━━ EXTRACT TO READ ━━
Contact Agathe Mauruc, Pyramide International
Mongrel (Tai-Sing-Fr)
Dirs. Chiang Wei Liang, You Qiao Yin
The feature directing debut of Chiang and You stars Thai actor Wanlop Rungkumjad alongside Taiwan’s Lu Yi-ching, Hong Yu-hung and Kuo Shu-wei. Mongrel centres on an illegal migrant who becomes a caregiver for the elderly and disabled in the mountains of Taiwan. Executive producers include Hou Hsiao-hsien, and producers are Singapore’s E&W Films and Taiwan’s Le Petit Jardin alongside France’s Deuxième Ligne Films. Singapore-born Chiang has been based in Taiwan for a decade; his previous works include Berlinale-winning short Anchorage Prohibited.
Contact Alpha Violet
The Other Way Around (Sp-Fr)
Dir. Jonas Trueba
Spain’s Trueba (son of filmmaker Fernando Trueba and producer Cristina Huete) has premiered features at Karlovy Vary and San Sebastian. He makes his Cannes debut with a comedy drama about a couple throwing a party to celebrate their separation after 15 years together — leaving friends and family perplexed. Los Ilusos — founded by Trueba and producer Javier Lafuente, and named for Trueba’s second feature (aka Wishful Thinkers, 2013) — produces alongside RTVE.
Contact Memento International
Plastic Guns (Fr)
Dir. Jean-Christophe Meurisse
France’s Meurisse played Critics’ Week in 2016 with his second feature, absurdist comedy Apnea, and Midnight Screenings in 2021 with follow-up Bloody Oranges, a savage black comedy that commented on contemporary society. The writer/director returns to Cannes to close Directors’ Fortnight with his fourth feature Plastic Guns. The dark comedy tells of a man on a trip to Denmark, where he is arrested and accused of murdering his wife and three children, and two amateur detectives conducting their own investigation. Bac Films distributes in France.
━━━
━━ RECORD EXTRACTS ━━
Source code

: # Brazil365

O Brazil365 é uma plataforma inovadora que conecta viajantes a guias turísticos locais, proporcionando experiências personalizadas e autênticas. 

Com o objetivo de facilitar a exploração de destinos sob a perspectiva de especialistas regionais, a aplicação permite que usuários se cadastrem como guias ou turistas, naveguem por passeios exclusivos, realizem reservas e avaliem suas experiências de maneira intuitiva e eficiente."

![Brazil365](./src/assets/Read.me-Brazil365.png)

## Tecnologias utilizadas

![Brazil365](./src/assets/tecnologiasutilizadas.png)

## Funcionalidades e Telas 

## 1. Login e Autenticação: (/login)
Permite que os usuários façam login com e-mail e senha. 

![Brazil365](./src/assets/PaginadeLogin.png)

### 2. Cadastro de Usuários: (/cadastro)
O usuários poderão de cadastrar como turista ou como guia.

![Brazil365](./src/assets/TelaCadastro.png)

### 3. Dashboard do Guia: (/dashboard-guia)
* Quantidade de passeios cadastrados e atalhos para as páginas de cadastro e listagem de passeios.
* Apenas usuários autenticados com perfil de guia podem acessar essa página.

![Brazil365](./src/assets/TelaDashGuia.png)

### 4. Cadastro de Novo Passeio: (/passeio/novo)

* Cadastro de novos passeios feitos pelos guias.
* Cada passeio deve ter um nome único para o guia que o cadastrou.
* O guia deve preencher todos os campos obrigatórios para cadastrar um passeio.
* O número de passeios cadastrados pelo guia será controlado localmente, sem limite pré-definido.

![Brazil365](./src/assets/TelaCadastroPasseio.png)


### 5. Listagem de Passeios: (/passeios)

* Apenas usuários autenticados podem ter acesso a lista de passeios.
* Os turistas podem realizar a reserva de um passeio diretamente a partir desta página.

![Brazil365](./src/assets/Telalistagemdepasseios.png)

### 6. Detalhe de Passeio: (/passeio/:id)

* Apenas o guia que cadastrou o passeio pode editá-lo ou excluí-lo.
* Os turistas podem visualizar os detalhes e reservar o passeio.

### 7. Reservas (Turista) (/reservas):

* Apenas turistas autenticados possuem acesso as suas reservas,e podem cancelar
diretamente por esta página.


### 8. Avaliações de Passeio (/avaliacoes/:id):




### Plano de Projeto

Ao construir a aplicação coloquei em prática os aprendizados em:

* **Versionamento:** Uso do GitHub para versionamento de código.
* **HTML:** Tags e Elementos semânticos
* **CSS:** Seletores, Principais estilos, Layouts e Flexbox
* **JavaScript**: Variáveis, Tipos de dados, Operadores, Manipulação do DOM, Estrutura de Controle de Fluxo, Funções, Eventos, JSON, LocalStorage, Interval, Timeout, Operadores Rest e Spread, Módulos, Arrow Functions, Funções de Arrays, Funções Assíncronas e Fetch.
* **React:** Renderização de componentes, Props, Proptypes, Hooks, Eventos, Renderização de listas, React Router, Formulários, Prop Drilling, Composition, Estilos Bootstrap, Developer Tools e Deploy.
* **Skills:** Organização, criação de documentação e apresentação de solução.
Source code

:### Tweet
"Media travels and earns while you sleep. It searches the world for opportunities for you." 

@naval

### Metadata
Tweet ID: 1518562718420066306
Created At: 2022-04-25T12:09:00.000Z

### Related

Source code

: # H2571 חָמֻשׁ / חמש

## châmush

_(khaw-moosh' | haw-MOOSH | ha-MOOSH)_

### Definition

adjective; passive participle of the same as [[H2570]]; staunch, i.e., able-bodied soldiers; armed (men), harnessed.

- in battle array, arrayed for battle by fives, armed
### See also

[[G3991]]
━━━
[REQUIRED ACTION]
Reproduce the film listings above in full, word for word.

[SOLVED EXERCISE]
Contact Agathe Mauruc, Pyramide International
Mongrel (Tai-Sing-Fr)
Dirs. Chiang Wei Liang, You Qiao Yin
The feature directing debut of Chiang and You stars Thai actor Wanlop Rungkumjad alongside Taiwan’s Lu Yi-ching, Hong Yu-hung and Kuo Shu-wei. Mongrel centres on an illegal migrant who becomes a caregiver for the elderly and disabled in the mountains of Taiwan. Executive producers include Hou Hsiao-hsien, and producers are Singapore’s E&W Films and Taiwan’s Le Petit Jardin alongside France’s Deuxième Ligne Films. Singapore-born Chiang has been based in Taiwan for a decade; his previous works include Berlinale-winning short Anchorage Prohibited.
Contact Alpha Violet
The Other Way Around (Sp-Fr)
Dir. Jonas Trueba
Spain’s Trueba (son of filmmaker Fernando Trueba and producer Cristina Huete) has premiered features at Karlovy Vary and San Sebastian. He makes his Cannes debut with a comedy drama about a couple throwing a party to celebrate their separation after 15 years together — leaving friends and family perplexed. Los Ilusos — founded by Trueba and producer Javier Lafuente, and named for Trueba’s second feature (aka Wishful Thinkers, 2013) — produces alongside RTVE.
Contact Memento International
Plastic Guns (Fr)
Dir. Jean-Christophe Meurisse
France’s Meurisse played Critics’ Week in 2016 with his second feature, absurdist comedy Apnea, and Midnight Screenings in 2021 with follow-up Bloody Oranges, a savage black comedy that commented on contemporary society. The writer/director returns to Cannes to close Directors’ Fortnight with his fourth feature Plastic Guns. The dark comedy tells of a man on a trip to Denmark, where he is arrested and accused of murdering his wife and three children, and two amateur detectives conducting their own investigation. Bac Films distributes in France.